Well, Singapore has apparently been pretty successful at prohibiting drug usage.

Link

I seem to recall a case a few years ago in which an Australian man’s plane refueled in Singapore en route to somewhere else. He was found to have drugs on him, and was given the death penalty. Even the Australian prime minister pleading on his behalf couldn’t stop the execution.

Of course, I bet some people in Singapore are getting high right now. You can’t stamp out any activity completely. But I’ll bet drug usage rates in Singapore are a hell of a lot lower than in most countries.

Of course, Singapore is a little city-state, and the US spans a continent. But if the US (or any other country) wanted to go broke on detection and enforcement, and ruthlessly and quickly execute a ton of people, it could probably substantially lower drug usage rates.

Part of the problem is that drug laws and levels of enforcement are not equal from country to country. I really think that’s a big part of why the US’s draconian drug laws don’t seem to produce very good results. We think of drugs like marijuana and meth as easy to make, but they’re really not easy to make in large quantities in the US without getting caught. The pot and meth used in the US is, contrary to popular belief, mostly imported. The production end of things is by far the hardest to get away with undetected. We can crack down all we want on use, distribution and what production exists in the US, but it won’t have much effect so long as drugs can be made in large quantities abroad and the borders and coasts remain porous.

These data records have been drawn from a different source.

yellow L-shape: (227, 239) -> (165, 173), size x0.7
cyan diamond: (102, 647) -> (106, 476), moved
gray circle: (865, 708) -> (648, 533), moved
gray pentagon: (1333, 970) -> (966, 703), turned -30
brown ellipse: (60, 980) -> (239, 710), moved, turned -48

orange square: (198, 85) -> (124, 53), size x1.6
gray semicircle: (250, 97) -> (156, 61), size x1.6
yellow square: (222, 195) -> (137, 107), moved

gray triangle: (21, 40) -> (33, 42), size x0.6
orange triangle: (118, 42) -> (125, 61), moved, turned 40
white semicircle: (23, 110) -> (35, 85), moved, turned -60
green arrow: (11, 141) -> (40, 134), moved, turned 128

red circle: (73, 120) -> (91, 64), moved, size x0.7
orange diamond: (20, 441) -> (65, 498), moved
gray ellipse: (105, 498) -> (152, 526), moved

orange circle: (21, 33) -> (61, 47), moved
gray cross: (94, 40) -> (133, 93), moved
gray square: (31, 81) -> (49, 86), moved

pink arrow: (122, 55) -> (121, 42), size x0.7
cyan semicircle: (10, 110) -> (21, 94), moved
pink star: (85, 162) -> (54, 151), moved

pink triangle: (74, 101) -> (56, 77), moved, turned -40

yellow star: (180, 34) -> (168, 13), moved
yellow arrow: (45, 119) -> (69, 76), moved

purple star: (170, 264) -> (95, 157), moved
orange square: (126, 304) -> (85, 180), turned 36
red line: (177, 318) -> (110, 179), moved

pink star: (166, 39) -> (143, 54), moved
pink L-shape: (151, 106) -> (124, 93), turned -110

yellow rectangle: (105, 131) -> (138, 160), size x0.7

I think existing laws are a deterrent to one extent or another – usage of drugs would no doubt increase if they were in every convenience store for $1 a hit.

So it depends what we mean by “possible to prohibit drugs”. If you mean such that no-one, ever, takes a narco again, then clearly no.
If you mean simply reduce the number of takers, then clearly yes.

Otherwise, where are we setting our arbitrary line?

(FTR: I think they should all be legal but regulated)

In my opinion, the only possible prohibition of drugs would be a “self-inflicted” one. What I mean by this is it would come down to people either deciding to use or not to use.

The present consequences are not severe or present enough (as a result of practicality and costs that some other posters have mentioned) to deter most casual users.

What it really comes down to is the perceived risk/reward for the user. For most occasional low dose users, criminal consequences are not enough to deter and so it comes down to other factors, mainly the potential harm the drug has on the user.

In the case of pot, the perceived risks (whether accurate or not) seem not to be enough to deter.

In response to the original question, I don’t think its possible (practically) to prohibit drugs.